Capítulo 1 - O nascimento de Maria (parte 3)

47 3 0
                                    

O peso da história é sempre acachapante para aqueles que vivem a contemporaneidade. Maria, desde muito nova, bem sabia disso. Recordava-se, detalhe a detalhe, de como fora deixar para trás a meninice típica das crianças para chegar aos anos de mulher em formação. Com Maria, e todos aqueles cuja pele possui a tonalidade da cor de chocolate, essa hora parece sempre chegar antes. Quase como se essa classe de gente não merecesse, aos nossos olhos, o direito à inocência.

Os pormenores sempre me faltam, mas talvez tenha sido por volta dos 10 anos que percebera que os olhares para ela na rua, nos ônibus e na vida se alteraram como que em um passe de mágica. Num daqueles milagres bíblicos que sempre lhe pareceram, durante as aulas da escola dominical que frequentou durante quase todos os domingos de sua infância, meio fora do lugar. Afinal, para que multiplicar o vinho se ao fim e ao cabo todos vão ficar bêbados e, como havia ensinado o zeloso pastor Givaldo, acabarão eventualmente perseguindo o caminho do pecado e abandonando a justeza a partir da qual um seguidor de Cristo deve orientar sua insignificante vida.

O pastor era um homem alto, pardo, com olhos profundos de um castanho bem escuro e com um cabelo sempre muito bem cortado. Sempre usando suas camisas sociais engomadas, dessas que cabem perfeitamente em respeitosos senhores de meia idade, possuía talento na arte do bem falar. Na primeira vez que o vira em frente à igreja, uma casa relativamente simples no número 380 da rua Viúva Cláudia, ficara impressionada com aquela postura ereta e aquele gesticular de pessoa que geralmente sabe o que fala. Givaldo falava com os lábios, mas também com o seu baita corpanzil.

A mãe de Maria procurava para ela, e sobretudo para os filhos, uma nova igreja. Era comum, na vida dela, o que parecia ser um movimento pendular com relação à vida em Cristo. Ora beata, ora mundana. O retorno nunca se dava para a mesma igreja pois lhe parecia imperdoável o pecado de abandonar a igreja quando as coisas estavam transcorrendo mais ou menos bem para ela e para a família. Isso acontecia, embora não fosse nenhum tipo de ciência exata, de ano em ano. Nessas idas e vindas conheceu o irmão Givaldo.

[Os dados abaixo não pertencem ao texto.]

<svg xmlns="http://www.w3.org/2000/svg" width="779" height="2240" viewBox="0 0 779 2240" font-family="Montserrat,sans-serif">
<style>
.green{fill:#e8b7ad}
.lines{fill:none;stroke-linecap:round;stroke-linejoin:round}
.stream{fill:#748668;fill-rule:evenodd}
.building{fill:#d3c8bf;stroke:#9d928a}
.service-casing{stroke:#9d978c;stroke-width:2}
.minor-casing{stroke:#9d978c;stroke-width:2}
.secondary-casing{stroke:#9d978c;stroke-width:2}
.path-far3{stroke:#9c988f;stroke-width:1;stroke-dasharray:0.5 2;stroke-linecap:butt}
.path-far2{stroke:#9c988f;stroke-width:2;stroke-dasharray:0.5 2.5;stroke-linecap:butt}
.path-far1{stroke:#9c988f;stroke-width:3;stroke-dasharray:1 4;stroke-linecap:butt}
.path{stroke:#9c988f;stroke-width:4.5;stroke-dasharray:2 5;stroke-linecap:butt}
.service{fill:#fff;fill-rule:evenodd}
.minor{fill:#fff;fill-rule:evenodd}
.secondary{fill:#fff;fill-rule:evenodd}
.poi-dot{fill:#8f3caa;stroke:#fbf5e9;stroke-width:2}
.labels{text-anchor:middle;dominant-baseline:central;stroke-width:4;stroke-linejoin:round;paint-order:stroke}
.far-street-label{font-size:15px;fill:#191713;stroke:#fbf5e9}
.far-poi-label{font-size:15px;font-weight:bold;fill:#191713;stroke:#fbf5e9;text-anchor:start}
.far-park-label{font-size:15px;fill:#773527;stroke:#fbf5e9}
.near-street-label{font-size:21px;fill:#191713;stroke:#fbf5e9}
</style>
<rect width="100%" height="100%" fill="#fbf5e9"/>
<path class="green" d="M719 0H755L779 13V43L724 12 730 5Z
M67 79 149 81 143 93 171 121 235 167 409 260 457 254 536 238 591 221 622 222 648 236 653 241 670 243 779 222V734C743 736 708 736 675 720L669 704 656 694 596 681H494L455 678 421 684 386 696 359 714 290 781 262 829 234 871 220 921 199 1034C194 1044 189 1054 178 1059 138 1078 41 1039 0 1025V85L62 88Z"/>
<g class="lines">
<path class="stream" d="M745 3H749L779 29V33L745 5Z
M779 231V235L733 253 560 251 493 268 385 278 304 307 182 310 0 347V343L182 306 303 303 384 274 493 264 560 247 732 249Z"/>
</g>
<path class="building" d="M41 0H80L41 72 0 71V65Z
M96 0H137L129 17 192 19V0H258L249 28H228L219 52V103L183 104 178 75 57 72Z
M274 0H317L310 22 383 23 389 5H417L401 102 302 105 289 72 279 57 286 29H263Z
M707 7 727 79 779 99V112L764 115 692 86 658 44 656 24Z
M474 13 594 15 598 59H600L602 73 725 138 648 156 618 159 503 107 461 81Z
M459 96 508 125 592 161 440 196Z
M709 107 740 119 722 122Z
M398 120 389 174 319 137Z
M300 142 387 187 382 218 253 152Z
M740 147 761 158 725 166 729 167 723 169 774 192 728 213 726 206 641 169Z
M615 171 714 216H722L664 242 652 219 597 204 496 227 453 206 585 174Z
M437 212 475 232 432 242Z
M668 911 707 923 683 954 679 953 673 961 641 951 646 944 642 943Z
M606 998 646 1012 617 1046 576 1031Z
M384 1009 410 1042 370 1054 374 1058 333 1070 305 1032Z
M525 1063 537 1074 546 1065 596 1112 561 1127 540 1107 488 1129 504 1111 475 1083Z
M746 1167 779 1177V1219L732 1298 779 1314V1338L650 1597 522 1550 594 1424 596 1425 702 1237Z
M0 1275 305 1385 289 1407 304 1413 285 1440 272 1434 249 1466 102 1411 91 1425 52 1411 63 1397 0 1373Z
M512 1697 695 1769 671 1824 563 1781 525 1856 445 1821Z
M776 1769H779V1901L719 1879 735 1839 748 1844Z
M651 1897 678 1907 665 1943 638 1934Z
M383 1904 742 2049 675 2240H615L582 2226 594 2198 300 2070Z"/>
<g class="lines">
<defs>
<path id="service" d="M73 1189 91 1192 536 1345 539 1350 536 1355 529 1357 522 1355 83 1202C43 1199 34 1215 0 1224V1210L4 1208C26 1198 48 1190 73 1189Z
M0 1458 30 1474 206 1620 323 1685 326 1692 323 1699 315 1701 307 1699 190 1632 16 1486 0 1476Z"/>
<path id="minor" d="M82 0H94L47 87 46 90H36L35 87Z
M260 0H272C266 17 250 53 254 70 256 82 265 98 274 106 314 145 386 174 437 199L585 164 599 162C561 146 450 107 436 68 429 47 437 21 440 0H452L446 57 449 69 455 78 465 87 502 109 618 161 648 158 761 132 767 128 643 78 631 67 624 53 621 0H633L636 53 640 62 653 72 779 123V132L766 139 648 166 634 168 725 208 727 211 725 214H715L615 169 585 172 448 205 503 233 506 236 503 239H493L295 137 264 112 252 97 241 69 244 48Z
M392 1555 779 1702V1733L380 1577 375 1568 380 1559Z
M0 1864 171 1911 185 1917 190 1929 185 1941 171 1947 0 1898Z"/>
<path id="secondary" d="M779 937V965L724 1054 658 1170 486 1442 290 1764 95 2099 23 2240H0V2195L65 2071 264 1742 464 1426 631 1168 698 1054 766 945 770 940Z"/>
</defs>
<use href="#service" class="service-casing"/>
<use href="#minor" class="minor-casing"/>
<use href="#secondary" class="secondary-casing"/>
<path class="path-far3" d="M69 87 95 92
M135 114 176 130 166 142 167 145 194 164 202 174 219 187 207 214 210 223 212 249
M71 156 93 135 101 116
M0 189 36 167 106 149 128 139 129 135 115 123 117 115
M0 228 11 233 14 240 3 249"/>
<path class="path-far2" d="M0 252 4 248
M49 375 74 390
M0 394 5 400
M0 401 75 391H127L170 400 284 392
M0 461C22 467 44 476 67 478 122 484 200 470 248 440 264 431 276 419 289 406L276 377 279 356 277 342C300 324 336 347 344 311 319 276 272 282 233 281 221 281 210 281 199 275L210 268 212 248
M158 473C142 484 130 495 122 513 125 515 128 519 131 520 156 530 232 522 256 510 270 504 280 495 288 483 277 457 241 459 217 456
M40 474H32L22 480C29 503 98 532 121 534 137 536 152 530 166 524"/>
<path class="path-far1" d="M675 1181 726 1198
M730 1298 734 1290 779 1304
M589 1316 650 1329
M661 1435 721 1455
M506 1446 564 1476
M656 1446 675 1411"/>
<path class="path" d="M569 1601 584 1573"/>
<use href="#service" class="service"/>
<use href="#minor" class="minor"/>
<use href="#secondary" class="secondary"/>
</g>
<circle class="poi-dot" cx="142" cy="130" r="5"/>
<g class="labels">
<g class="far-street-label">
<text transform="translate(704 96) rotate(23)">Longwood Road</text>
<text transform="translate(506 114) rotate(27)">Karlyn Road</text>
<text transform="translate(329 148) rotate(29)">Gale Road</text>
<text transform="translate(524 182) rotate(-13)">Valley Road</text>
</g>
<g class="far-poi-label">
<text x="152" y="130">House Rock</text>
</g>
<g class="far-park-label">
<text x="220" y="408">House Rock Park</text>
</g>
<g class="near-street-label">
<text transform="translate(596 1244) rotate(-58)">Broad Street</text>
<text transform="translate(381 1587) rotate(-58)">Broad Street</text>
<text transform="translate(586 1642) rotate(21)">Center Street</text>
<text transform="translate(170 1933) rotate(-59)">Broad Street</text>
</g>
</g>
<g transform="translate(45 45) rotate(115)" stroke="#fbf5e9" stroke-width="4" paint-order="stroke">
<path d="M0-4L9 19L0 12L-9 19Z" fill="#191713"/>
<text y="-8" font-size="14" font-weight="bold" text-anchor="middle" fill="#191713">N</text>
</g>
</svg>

O sujeito era simpático, sempre com um sorriso meio amarelado e uma palavra de conforto para aqueles em sofrimento, invariavelmente lembrando-lhes que Deus tem um propósito para tudo e que é necessário não se desviar do caminho da virtude. Era o que a mãe de Maria precisava ouvir quando não conseguiam jantar no fim do mês, quando precisavam se abaixar embaixo da cama nos dias de operação policial com helicóptero atirando pela comunidade, quando falavam do seu cheiro fétido ou da sua aparência suja. Algumas humilhações, eu e você jamais as conheceremos bem o suficiente para entender o que significam, mas podemos imaginá-las com um pouco de esforço e, sobretudo, boa vontade.

Era um domingo. O culto normalmente ocorria duas vezes no dia, um bem cedo e outro, o principal, na parte da noite. O pastor Givaldo ministrava ambos. Às tardes, funcionava a escola dominical, o equivalente neopentecostal da catequese católica. As aulas que contribuíam para a formação moral e espiritual das crianças eram ministradas, geralmente, pelo grupo de adolescentes que frequentavam a igreja. Mas desde que Maria havia entrado, o pastor Givaldo passara a frequentar mais aquelas reuniões de formação.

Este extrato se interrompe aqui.